• **Task to complete**
Which lines below include the string "Finance"? Please show each one.

• **Data provided**
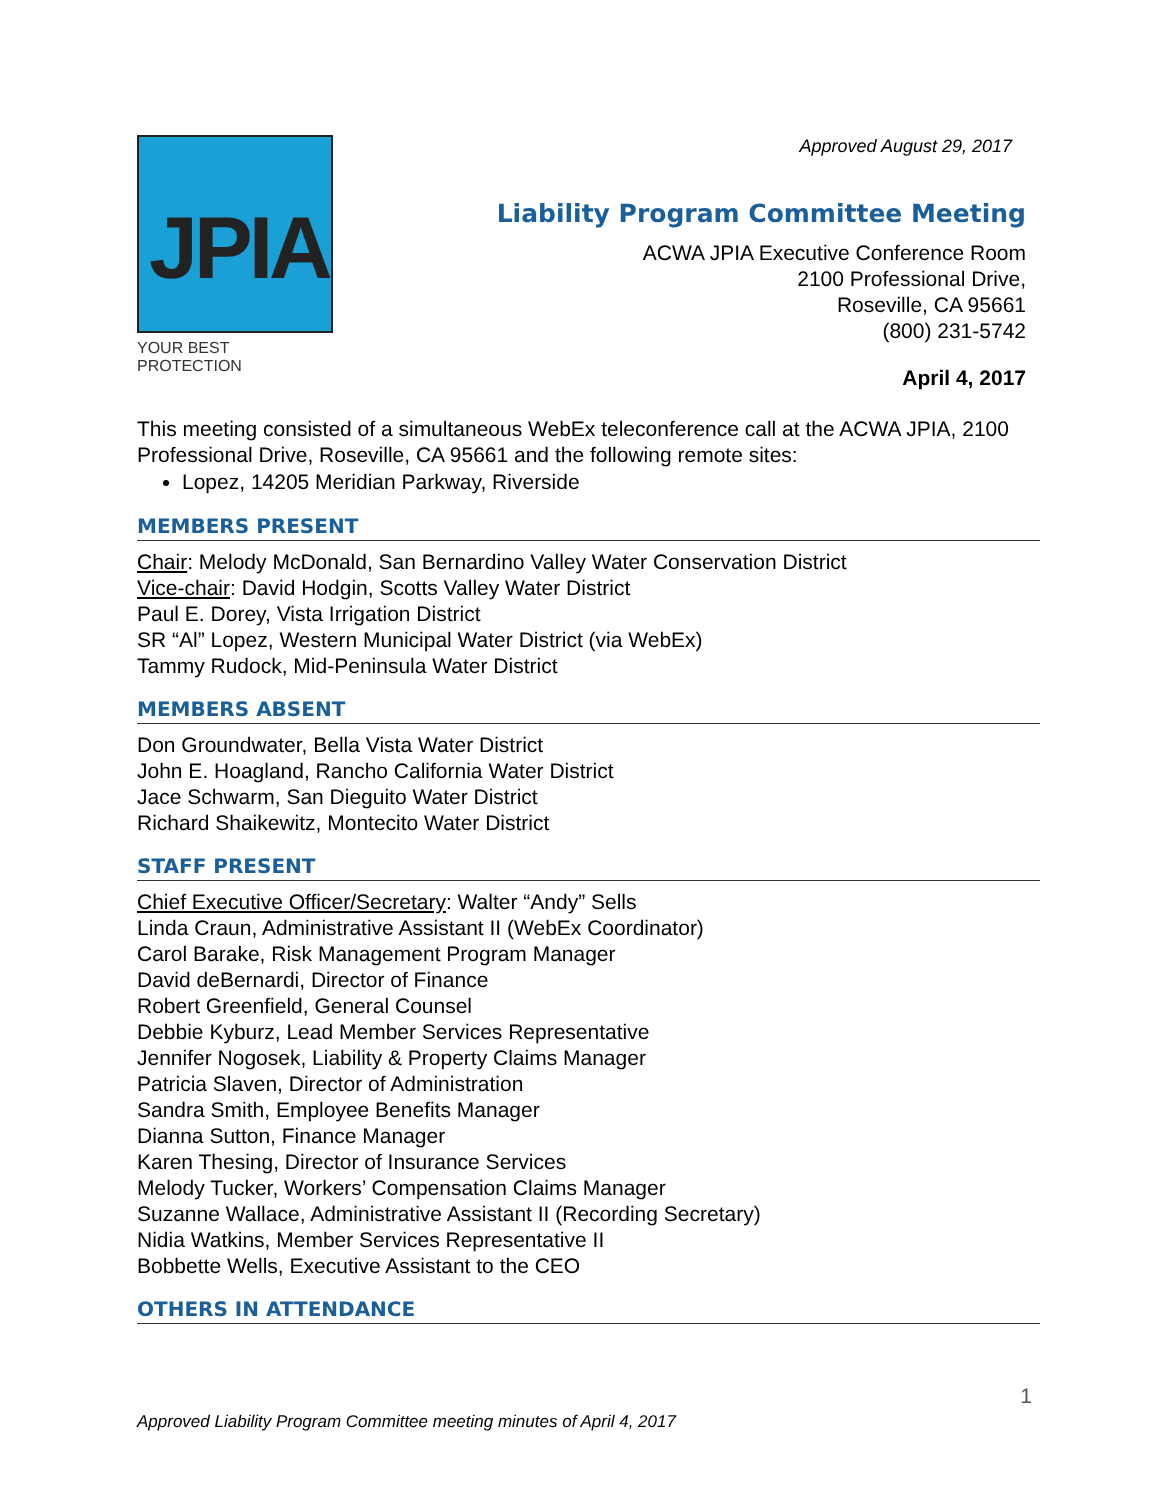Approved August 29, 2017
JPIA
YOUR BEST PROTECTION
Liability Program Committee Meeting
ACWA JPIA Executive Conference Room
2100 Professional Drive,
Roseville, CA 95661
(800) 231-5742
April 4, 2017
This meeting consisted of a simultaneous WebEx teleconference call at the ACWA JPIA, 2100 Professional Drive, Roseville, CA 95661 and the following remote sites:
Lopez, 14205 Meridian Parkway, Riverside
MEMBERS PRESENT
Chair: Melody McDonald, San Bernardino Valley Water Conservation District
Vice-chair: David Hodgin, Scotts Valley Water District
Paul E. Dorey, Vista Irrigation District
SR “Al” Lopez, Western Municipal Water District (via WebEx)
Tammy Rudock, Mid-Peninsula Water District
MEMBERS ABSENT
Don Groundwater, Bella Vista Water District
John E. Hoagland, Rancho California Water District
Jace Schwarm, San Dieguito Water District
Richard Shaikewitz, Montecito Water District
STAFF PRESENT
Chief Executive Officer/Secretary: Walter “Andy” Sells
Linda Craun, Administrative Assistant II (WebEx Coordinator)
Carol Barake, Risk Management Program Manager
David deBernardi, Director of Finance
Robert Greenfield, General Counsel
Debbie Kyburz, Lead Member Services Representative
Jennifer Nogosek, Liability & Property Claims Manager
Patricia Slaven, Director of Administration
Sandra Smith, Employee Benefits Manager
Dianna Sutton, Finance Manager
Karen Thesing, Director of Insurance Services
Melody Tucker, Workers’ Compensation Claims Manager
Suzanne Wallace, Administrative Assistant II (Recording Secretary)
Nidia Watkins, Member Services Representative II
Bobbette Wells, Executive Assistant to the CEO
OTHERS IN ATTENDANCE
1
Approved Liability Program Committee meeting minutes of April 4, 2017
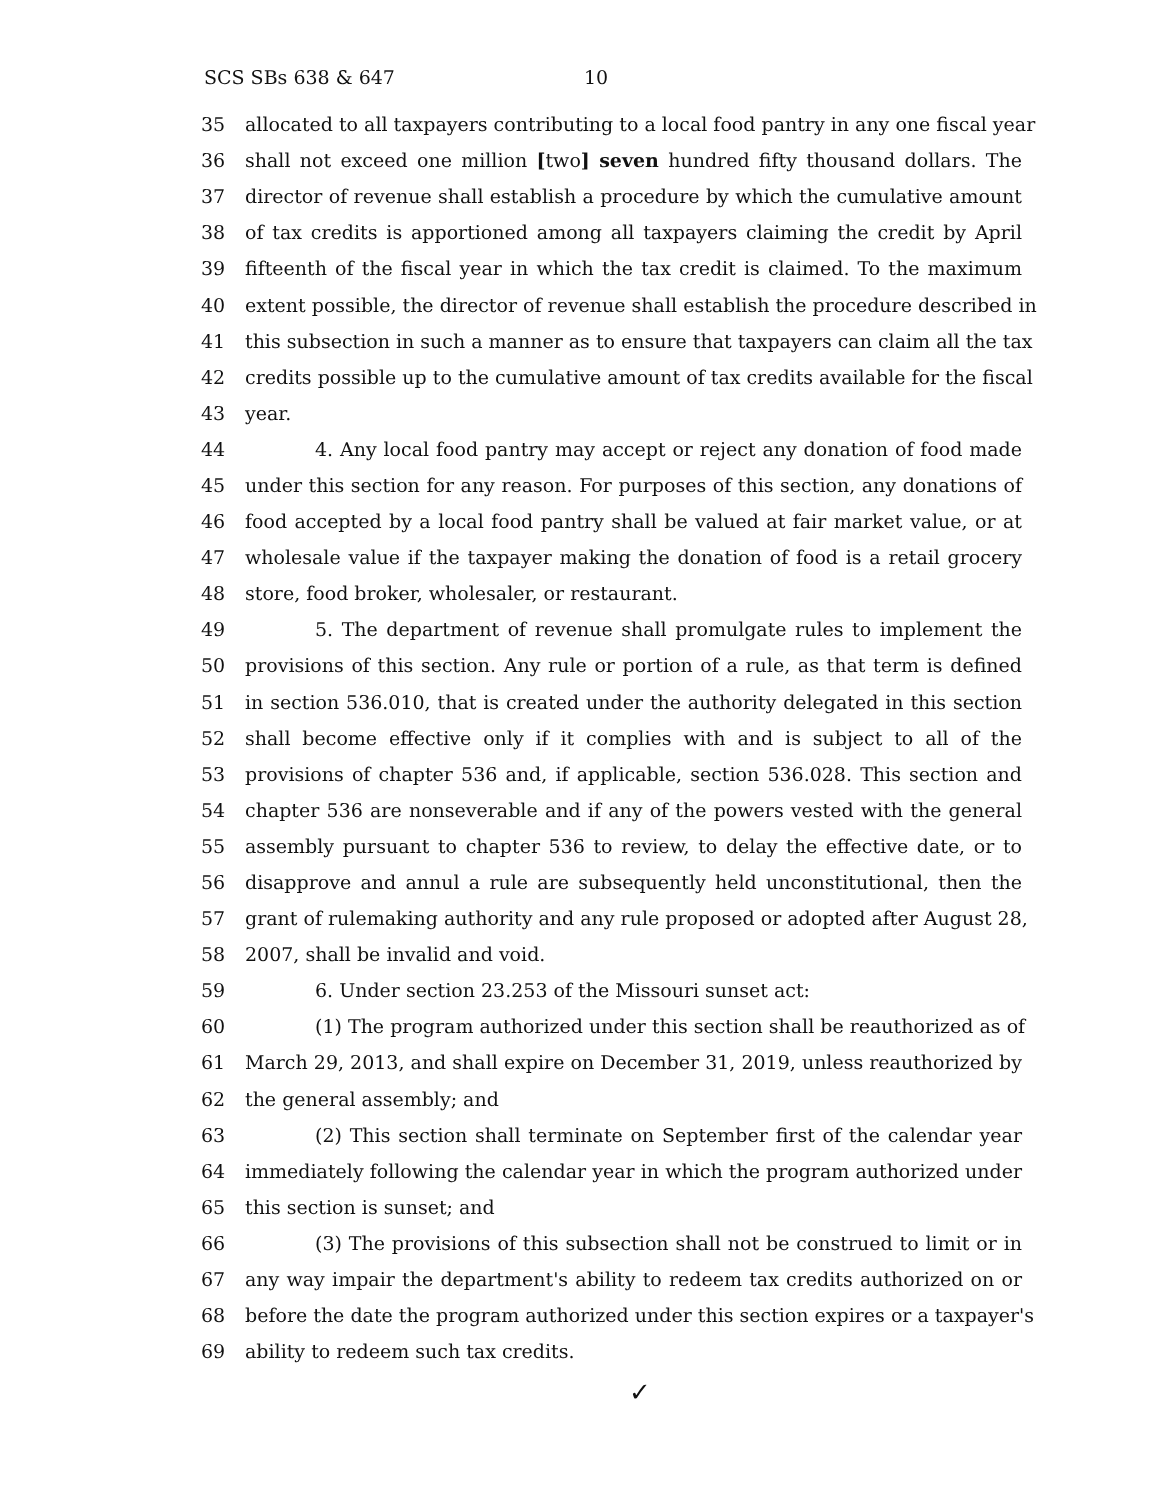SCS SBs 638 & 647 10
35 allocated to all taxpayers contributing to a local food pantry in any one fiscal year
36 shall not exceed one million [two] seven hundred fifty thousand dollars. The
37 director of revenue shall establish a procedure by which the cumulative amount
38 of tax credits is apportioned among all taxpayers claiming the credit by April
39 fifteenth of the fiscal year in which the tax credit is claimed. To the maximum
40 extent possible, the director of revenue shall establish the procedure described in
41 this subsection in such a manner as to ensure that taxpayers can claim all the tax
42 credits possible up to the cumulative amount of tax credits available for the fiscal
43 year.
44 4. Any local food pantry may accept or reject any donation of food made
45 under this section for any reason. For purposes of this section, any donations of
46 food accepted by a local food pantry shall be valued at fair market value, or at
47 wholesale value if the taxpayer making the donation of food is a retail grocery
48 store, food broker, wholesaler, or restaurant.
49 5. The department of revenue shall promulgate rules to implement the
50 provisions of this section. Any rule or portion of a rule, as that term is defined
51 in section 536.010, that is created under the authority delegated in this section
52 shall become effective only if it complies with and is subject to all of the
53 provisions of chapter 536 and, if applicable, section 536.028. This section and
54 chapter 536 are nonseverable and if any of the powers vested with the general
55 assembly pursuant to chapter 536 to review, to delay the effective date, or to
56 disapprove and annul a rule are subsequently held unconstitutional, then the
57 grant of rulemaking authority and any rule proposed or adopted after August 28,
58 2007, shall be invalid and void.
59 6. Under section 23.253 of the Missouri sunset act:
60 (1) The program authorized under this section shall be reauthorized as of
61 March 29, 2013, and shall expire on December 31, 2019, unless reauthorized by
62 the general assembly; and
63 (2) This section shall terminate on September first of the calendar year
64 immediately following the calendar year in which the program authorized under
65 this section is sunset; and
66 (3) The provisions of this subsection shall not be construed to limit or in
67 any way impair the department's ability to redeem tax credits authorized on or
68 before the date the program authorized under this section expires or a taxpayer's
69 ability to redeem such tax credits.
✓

--

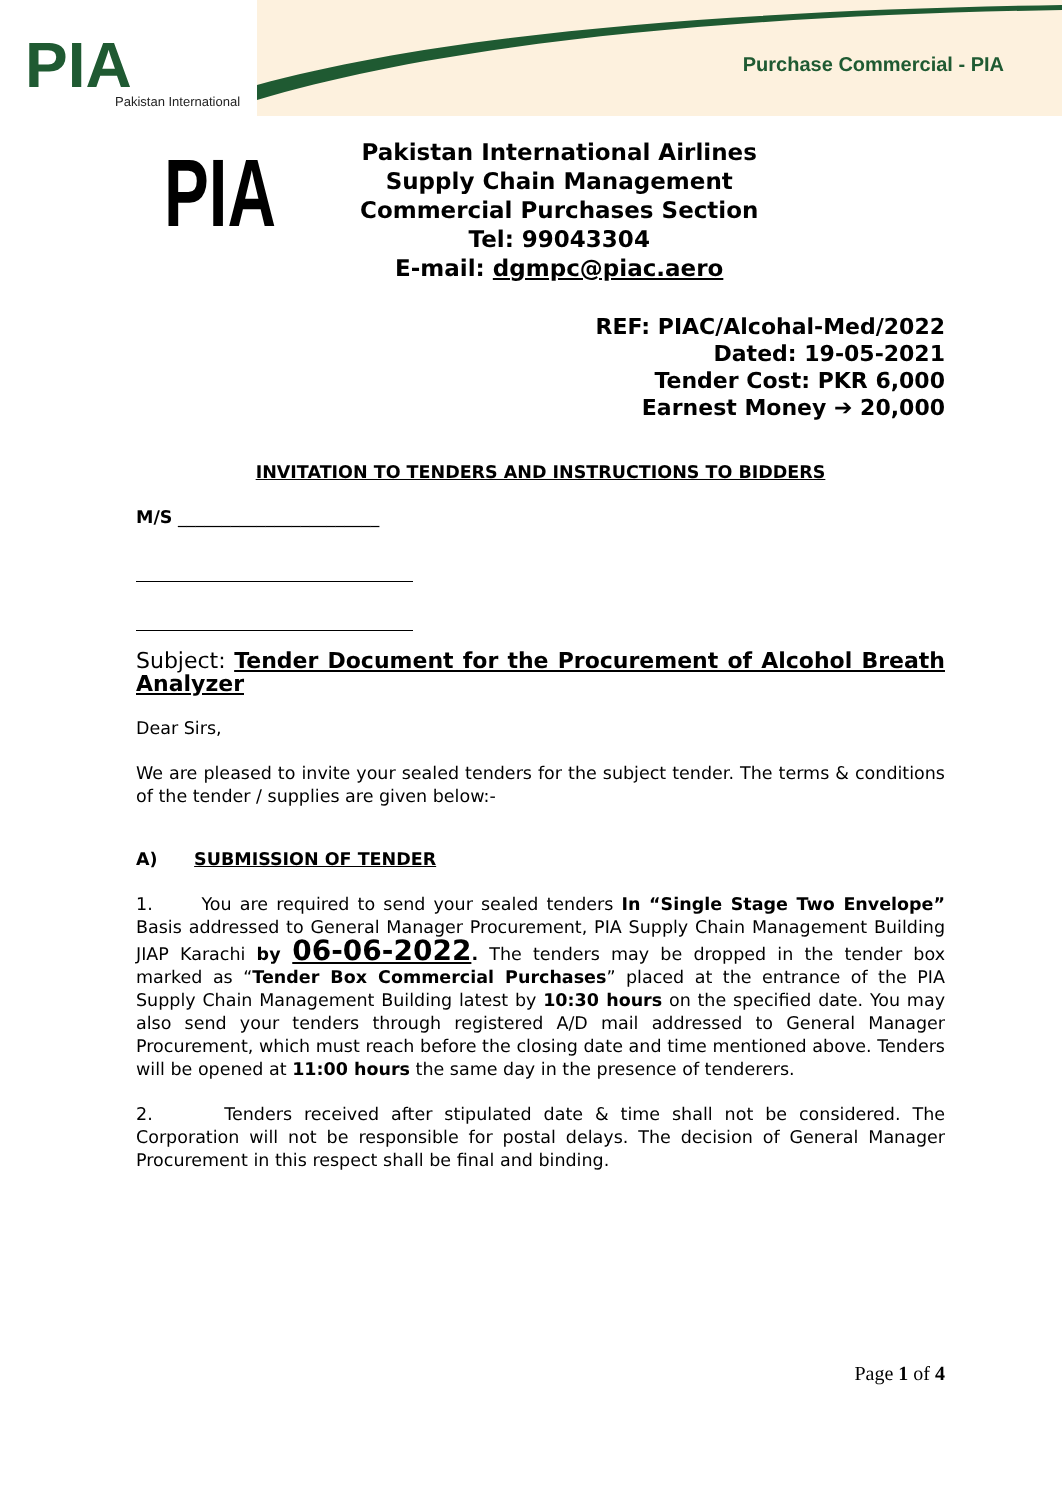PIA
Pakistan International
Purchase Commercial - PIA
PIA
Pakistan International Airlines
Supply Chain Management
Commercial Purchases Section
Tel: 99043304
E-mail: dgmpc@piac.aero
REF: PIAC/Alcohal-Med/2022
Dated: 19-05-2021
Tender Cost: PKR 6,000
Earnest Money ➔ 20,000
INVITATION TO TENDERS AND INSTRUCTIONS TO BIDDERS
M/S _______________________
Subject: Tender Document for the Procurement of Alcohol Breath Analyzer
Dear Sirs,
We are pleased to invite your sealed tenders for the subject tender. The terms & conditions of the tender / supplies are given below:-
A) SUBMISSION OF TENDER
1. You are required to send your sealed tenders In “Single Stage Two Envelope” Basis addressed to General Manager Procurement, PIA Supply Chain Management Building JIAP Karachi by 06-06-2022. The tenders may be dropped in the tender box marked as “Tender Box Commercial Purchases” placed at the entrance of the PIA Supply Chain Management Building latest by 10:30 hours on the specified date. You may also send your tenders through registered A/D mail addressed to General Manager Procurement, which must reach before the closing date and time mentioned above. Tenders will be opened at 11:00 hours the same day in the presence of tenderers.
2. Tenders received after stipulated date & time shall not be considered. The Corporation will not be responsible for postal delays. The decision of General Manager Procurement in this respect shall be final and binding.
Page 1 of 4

• **The answer**
David deBernardi, Director of Finance
Dianna Sutton, Finance Manager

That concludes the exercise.